History

Founded in 2000 by Quinn Delaney and her husband Wayne Jordan, Akonadi Foundation began as an extension of their commitment to racial justice. The foundation evolved from Quinn and Wayne’s years of experience as progressive donors, campaign activists, and civil rights advocates.

The foundation’s seeds were planted in 1999, as youth groups in the San Francisco Bay Area began campaigning against Proposition 21, a statewide initiative that was to appear on the March 2000 ballot. Under the proposition, many 14-year-olds would be tried in adult rather than juvenile courts and 16-year-olds could be incarcerated in adult prisons. A wave of youth activists and youth-led organizations organized against the initiative, inspiring people across the country. Quinn and Wayne noticed something different about these organizations’ approach to their work:  each was committed to an explicit vision for racial justice. Inspired by what they saw and resolving to support organizations that had a racial justice focus, Quinn and Wayne launched Akonadi Foundation, named after the oracle goddess of justice in Ghana.

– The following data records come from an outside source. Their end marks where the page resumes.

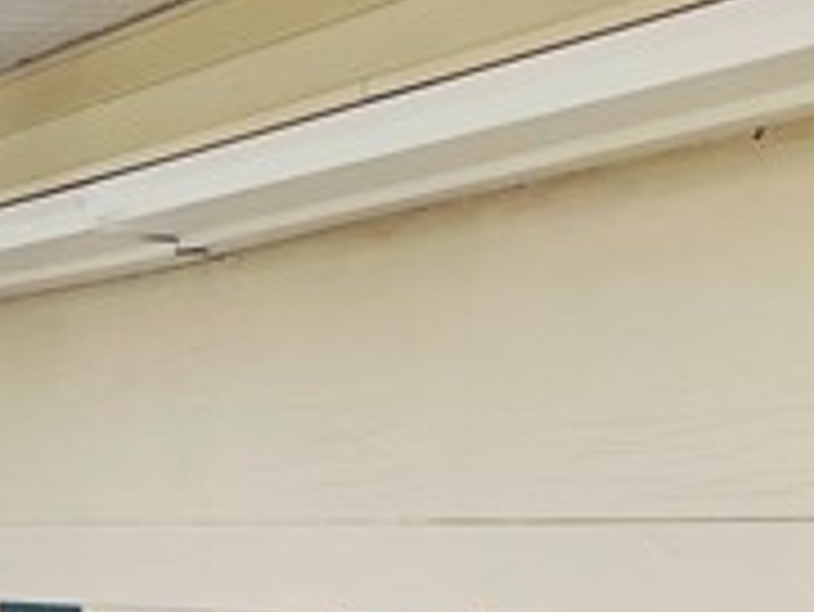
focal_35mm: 147
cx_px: -616
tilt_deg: -0.9
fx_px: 3459
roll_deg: -1.8
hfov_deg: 12.4
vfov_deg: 10.0
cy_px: 670
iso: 32
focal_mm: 4.2
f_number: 1.6
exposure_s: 1/2398
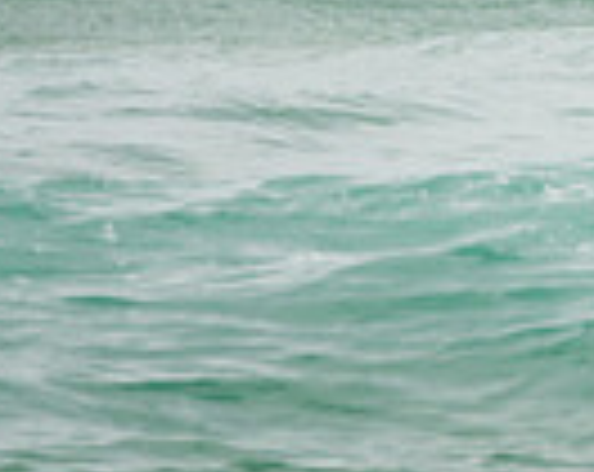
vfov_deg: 0.6
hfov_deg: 0.8
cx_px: 1058
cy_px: -308
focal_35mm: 2418
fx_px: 42415
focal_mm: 390
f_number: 22
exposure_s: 1/40
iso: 100
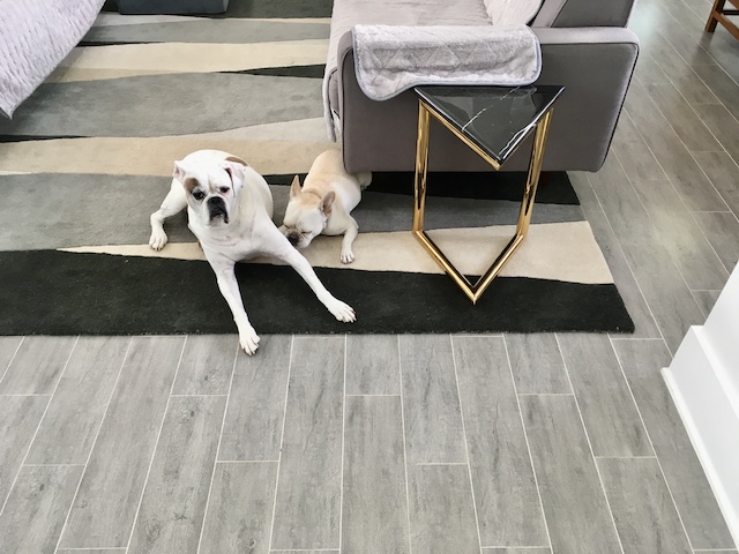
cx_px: 370
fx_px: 619
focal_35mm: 29
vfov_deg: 48.2
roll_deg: -0.7
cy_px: 277
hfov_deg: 61.7
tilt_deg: -43.7
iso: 64
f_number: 2.2
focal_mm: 4.15
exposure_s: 1/30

For the next five years, Akonadi supported local and national groups that advanced racial justice, including the Applied Research Center, Asian Pacific Environmental Network, East Side Arts Alliance, and Causa Justa/Just Cause.

Through a strategic planning process and lessons learned from the foundation’s first five years, Akonadi evolved from grantmaking focused on “dismantling institutional and systemic racism” to a deeper understanding of structural racism and the large-scale social movements needed to build a racially just society. In 2008, Akonadi launched three pilot programs through which we could support crucial work while continuing to fine-tune our strategy:

  • The SOS (Strategic Opportunity Support) Fund, making small one-time grants (with rapid turnaround) for strategic opportunities and innovation in racial justice movement building.
  • The RAP (Race and Place) Capacity Building program, a pilot that provided grants and opportunities for collective discussion to a group of Oakland grantees, to enhance their ability to think, act, and talk in ways that build social change movements’ capacity to eliminate structural racism.
  • The Oscar Grant Fund, in support of urgent local organizing and coalition building after 22-year-old Oscar Grant was killed by a police officer.

In 2012 Akonadi Foundation, to concentrate its financial and human resources toward building a localized racial justice movement, shifted its grantmaking to focus solely in Oakland.

  • We launched the Arc Toward Justice fund to support local organizations’ long-term organizing to advance racial equity, focusing on creating a climate of compassion, respect, and dignity for youth and young adults of color in the city.
  • We launched the Beloved Community Fund as a cultural strategy to support free public art and cultural events that celebrate and are rooted in Oakland’s communities of color, and that advance racial justice.
  • And in 2016, we launched the So Love Can Win Community Response Fund to offer one-time grants ranging from $3,000 to $5,000 to spark imagination and seed efforts to create healing and safety in Oakland’s communities of color.

In August 2016, after 15 years as President of the Foundation, Quinn Delaney took on the role of President Emeritus and Board Chair and hired Lateefah Simon as Akonadi’s new President. Through the years, the foundation has given over 1,300 grants totaling $30 million to nonprofit organizations, primarily in the Bay Area as well as across the country.